Text to read →
"""
Gregory John Feist (born December 23, 1961) is an American psychologist and Professor of Psychology at San Jose State University. He has published in the psychology of creativity, personality, psychology of science, motivated reasoning, the psychology of science, and the development of scientific talent.

Early life and education 
Gregory J. Feist was born in Lawrence, Kansas. His father was a professor of psychology and education at McNeese State University in Lake Charles, LA, where Feist grew up.

Feist earned a degree in psychology from the University of Massachusetts, Amherst in 1985. His senior honors thesis under Seymour Epstein, on the relationship between self- and other-perception in children, was published in the Journal of Personality and Social Psychology.

Career
From 1991 to 1995 Feist was assistant professor at San Jose State University and from 1995 to 2002 assistant and associate professor of psychology at the College of William & Mary.  He was on the faculty at the University of California, Davis from 2002 to 2006.  Since 2006 Feist has been on the faculty at San Jose State University, where he is full professor of psychology.
"""
Requirement 1 →
Copy the passage of the Feist biography between "Gregory John Feist" and "and Social Psychology.", inclusive.
Requirement 2 →
Arrange the rows below as a numbered list, from their first line through the line holding "locality: Ipiros. Wet", inclusive, and leave out any blank lines.

Listing →
"""
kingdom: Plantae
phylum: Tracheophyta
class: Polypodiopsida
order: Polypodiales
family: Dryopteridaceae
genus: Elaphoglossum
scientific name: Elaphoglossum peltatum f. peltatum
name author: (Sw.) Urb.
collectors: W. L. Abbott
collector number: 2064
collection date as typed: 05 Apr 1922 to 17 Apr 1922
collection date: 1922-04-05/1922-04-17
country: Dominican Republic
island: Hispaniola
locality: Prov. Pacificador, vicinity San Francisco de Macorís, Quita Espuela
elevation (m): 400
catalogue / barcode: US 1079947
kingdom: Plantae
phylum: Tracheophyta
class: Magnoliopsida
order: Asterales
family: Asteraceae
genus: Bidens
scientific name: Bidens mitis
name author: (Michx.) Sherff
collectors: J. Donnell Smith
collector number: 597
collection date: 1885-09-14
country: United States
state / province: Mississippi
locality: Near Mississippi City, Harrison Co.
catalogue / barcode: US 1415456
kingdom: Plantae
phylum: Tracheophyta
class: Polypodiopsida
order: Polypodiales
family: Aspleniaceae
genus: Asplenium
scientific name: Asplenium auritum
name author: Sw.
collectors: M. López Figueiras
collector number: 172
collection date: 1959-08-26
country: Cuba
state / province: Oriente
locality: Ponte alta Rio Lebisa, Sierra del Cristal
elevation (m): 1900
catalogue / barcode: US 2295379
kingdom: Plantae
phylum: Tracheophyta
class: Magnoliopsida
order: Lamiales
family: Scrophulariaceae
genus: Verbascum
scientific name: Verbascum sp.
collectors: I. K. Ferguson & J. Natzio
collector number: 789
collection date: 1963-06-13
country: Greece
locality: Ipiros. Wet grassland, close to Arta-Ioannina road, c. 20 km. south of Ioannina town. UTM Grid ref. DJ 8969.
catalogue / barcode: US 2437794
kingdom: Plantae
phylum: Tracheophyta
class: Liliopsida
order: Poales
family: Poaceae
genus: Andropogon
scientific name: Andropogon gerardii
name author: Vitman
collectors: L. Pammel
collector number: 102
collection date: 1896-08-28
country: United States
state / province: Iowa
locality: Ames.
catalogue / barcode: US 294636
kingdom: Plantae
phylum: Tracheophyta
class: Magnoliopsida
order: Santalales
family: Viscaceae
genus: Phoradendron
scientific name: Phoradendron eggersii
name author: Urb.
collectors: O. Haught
"""
Correct answer 1 →
Gregory John Feist (born December 23, 1961) is an American psychologist and Professor of Psychology at San Jose State University. He has published in the psychology of creativity, personality, psychology of science, motivated reasoning, the psychology of science, and the development of scientific talent.

Early life and education 
Gregory J. Feist was born in Lawrence, Kansas. His father was a professor of psychology and education at McNeese State University in Lake Charles, LA, where Feist grew up.

Feist earned a degree in psychology from the University of Massachusetts, Amherst in 1985. His senior honors thesis under Seymour Epstein, on the relationship between self- and other-perception in children, was published in the Journal of Personality and Social Psychology.

Correct answer 2 →
1. kingdom: Plantae
2. phylum: Tracheophyta
3. class: Polypodiopsida
4. order: Polypodiales
5. family: Dryopteridaceae
6. genus: Elaphoglossum
7. scientific name: Elaphoglossum peltatum f. peltatum
8. name author: (Sw.) Urb.
9. collectors: W. L. Abbott
10. collector number: 2064
11. collection date as typed: 05 Apr 1922 to 17 Apr 1922
12. collection date: 1922-04-05/1922-04-17
13. country: Dominican Republic
14. island: Hispaniola
15. locality: Prov. Pacificador, vicinity San Francisco de Macorís, Quita Espuela
16. elevation (m): 400
17. catalogue / barcode: US 1079947
18. kingdom: Plantae
19. phylum: Tracheophyta
20. class: Magnoliopsida
21. order: Asterales
22. family: Asteraceae
23. genus: Bidens
24. scientific name: Bidens mitis
25. name author: (Michx.) Sherff
26. collectors: J. Donnell Smith
27. collector number: 597
28. collection date: 1885-09-14
29. country: United States
30. state / province: Mississippi
31. locality: Near Mississippi City, Harrison Co.
32. catalogue / barcode: US 1415456
33. kingdom: Plantae
34. phylum: Tracheophyta
35. class: Polypodiopsida
36. order: Polypodiales
37. family: Aspleniaceae
38. genus: Asplenium
39. scientific name: Asplenium auritum
40. name author: Sw.
41. collectors: M. López Figueiras
42. collector number: 172
43. collection date: 1959-08-26
44. country: Cuba
45. state / province: Oriente
46. locality: Ponte alta Rio Lebisa, Sierra del Cristal
47. elevation (m): 1900
48. catalogue / barcode: US 2295379
49. kingdom: Plantae
50. phylum: Tracheophyta
51. class: Magnoliopsida
52. order: Lamiales
53. family: Scrophulariaceae
54. genus: Verbascum
55. scientific name: Verbascum sp.
56. collectors: I. K. Ferguson & J. Natzio
57. collector number: 789
58. collection date: 1963-06-13
59. country: Greece
60. locality: Ipiros. Wet grassland, close to Arta-Ioannina road, c. 20 km. south of Ioannina town. UTM Grid ref. DJ 8969.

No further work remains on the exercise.